Hasta el año 2010, el Ayuntamiento de Madrid era quien se hacía cargo de proporcionar estos servicios gratuitos. De hecho, el Consistorio se hacía cargo hasta esa fecha del 100% de los cadáveres que ingresaban en el Instituto Anatómico Forense en dicha situación. No obstante, a partir de ese año la crisis y los consiguientes de financiación que sufrieron las instituciones públicas obligaron a renunciar a determinados gastos y la situación cambió.

Crisis y bloqueo del Anatómico Forense

El estallido de la peor crisis desde la posguerra mundial disparó también el número de hogares madrileños cuya situación económica no permitía dar un entierro digno al familiar fallecido y aumentaron los casos en los que las familias no se hacían cargo. A eso se sumó el repunte en el número de cadáveres sin documentación y no reclamados por familiares, circunstancias que impedían su identificación.

El Ayuntamiento de Madrid, en la tesitura de tener que asumir tantos costes, renunció entre 2011 y 2012 a enterrar 67 cuerpos. El consistorio llegó a dejar fuera de cobertura, incluso, a aquellos cuerpos en circunstancias especiales, como los restos de imposible identificación.
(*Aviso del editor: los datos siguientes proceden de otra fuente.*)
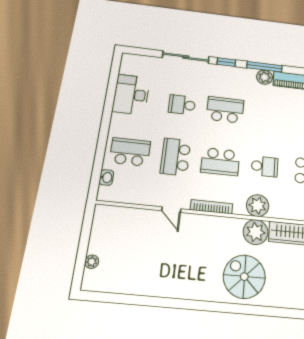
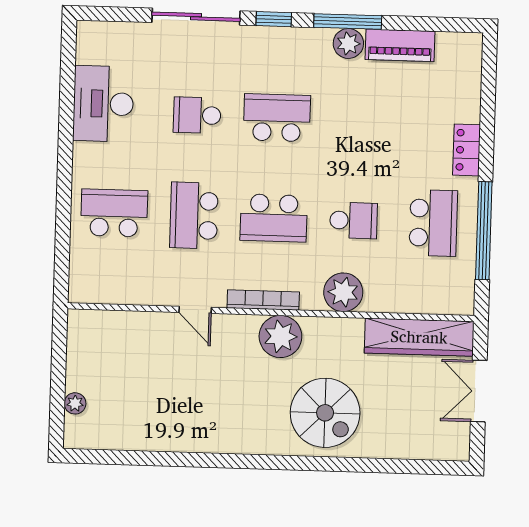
washbasin: (106, 177) -> (80, 262), removed
plant: (256, 232) -> (280, 336), moved
spiral stairs: (244, 277) -> (325, 413), turned 180

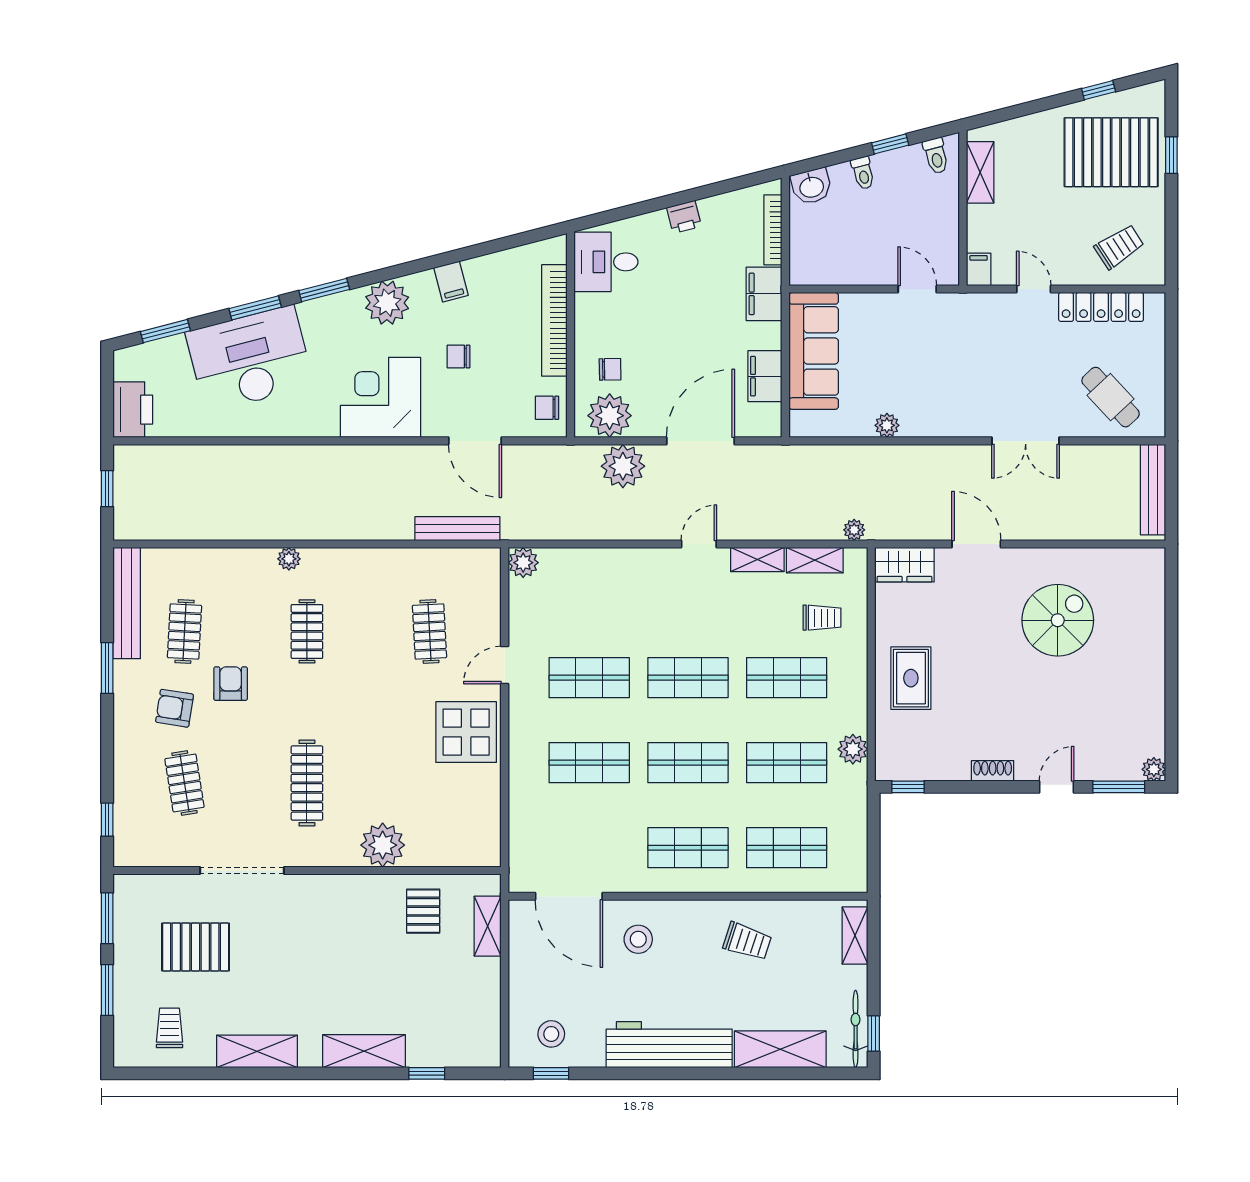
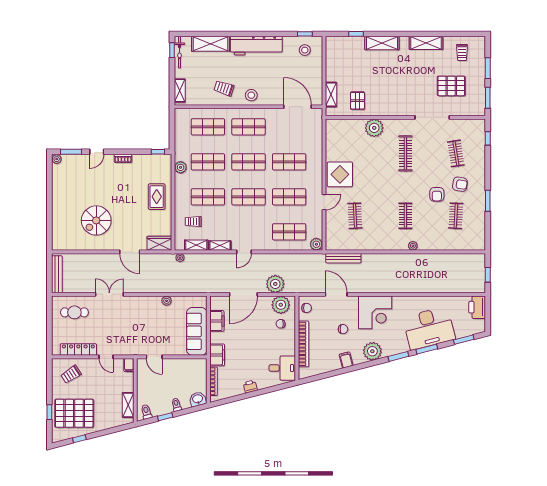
cafe table: (1111, 397) -> (74, 312), turned -47
shop shelf: (589, 593) -> (289, 232), added
bench: (127, 603) -> (480, 228), removed
stool: (638, 939) -> (251, 95), moved

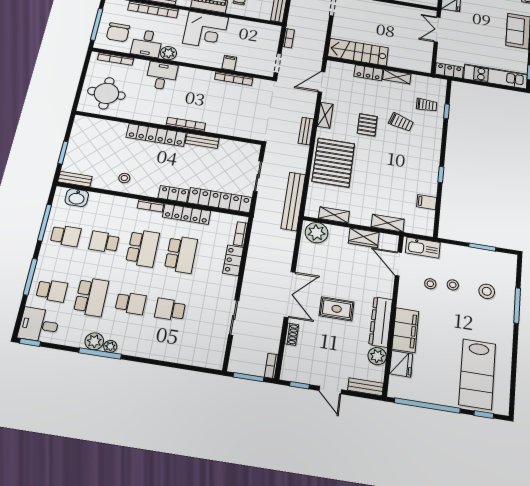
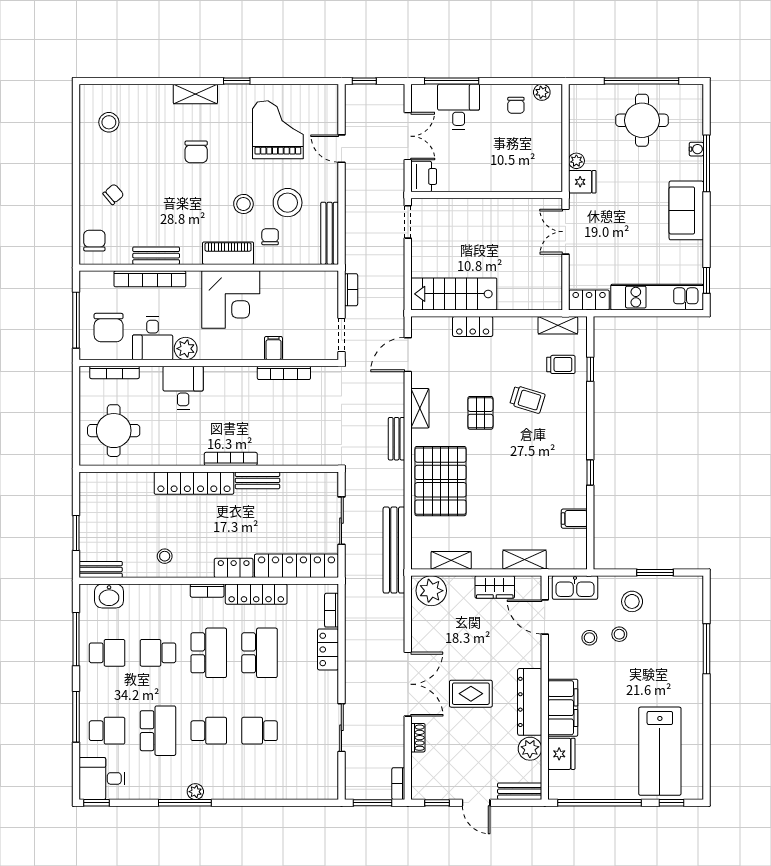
shelving: (397, 77) -> (558, 325), moved
stool: (487, 291) -> (632, 601), moved
plant: (94, 341) -> (174, 788), removed

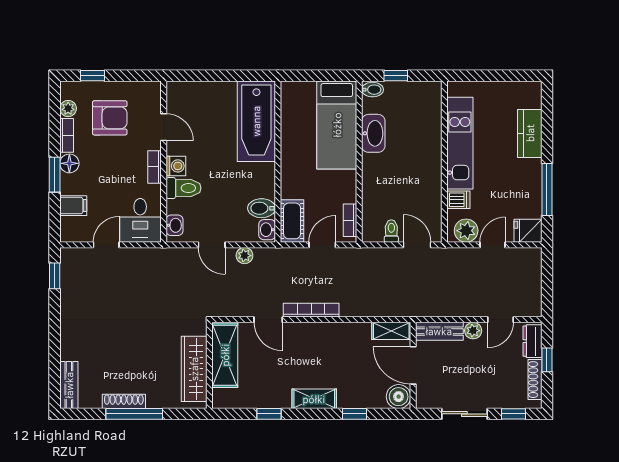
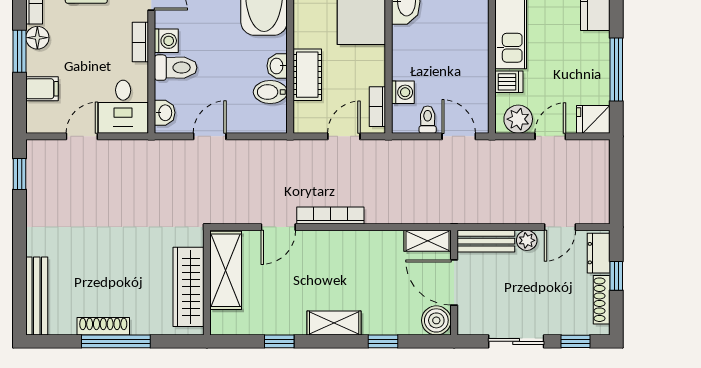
washing machine: (371, 208) -> (403, 92), added
cot: (292, 221) -> (307, 75), moved
washbasin: (267, 230) -> (277, 66), moved
door: (212, 245) -> (210, 136), swing flipped
plant: (244, 256) -> (250, 149), removed
door: (268, 320) -> (278, 227), hinge flipped
bench: (69, 385) -> (37, 296), width x1.36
Ese cúmulo de circunstancias condujo en 2014 a una situación de bloqueo en el Anatómico Forense. El Instituto tuvo que destinar un gran número de cámaras frigoríficas a albergar cuerpos que estaban a la espera de una respuesta por parte del Consistorio. De 19 cuerpos susceptibles de acogerse a los servicios funerarios sociales, ese año el Ayuntamiento sólo se hizo cargo de 2, según detallaba un informe emitido por la Consejería de Presidencia, Justicia y Portavocía del Gobierno de la Comunidad de Madrid, denunciando la situación.

“La responsabilidad del Anatómico Forense únicamente es la de la práctica de la autopsia y no la de albergar en sus instalaciones, destinadas exclusivamente a labores médicas y de investigación, los cadáveres de manera indefinida sin ninguna causa judicial o científica que lo motive. No es un depósito de cadáveres.” explicaba el dictamen.

A día de hoy, tal situación ha sido solventada. Según informa la Comunidad de Madrid, no hay ningún cuerpo pendiente de servicio funerario social en el Anatómico Forense, tan solo 9 en tramitación. Según fuentes del Ejecutivo que preside Cristina Cifuentes, cuando la persona fallecida no reúne los requisitos exigidos por los ayuntamientos para entierro social, es la Dirección General de Justicia y Seguridad de la Comunidad de Madrid quien se encarga de esos casos. En el año 2015 fueron 11 los cuerpos inhumados por el Gobierno regional.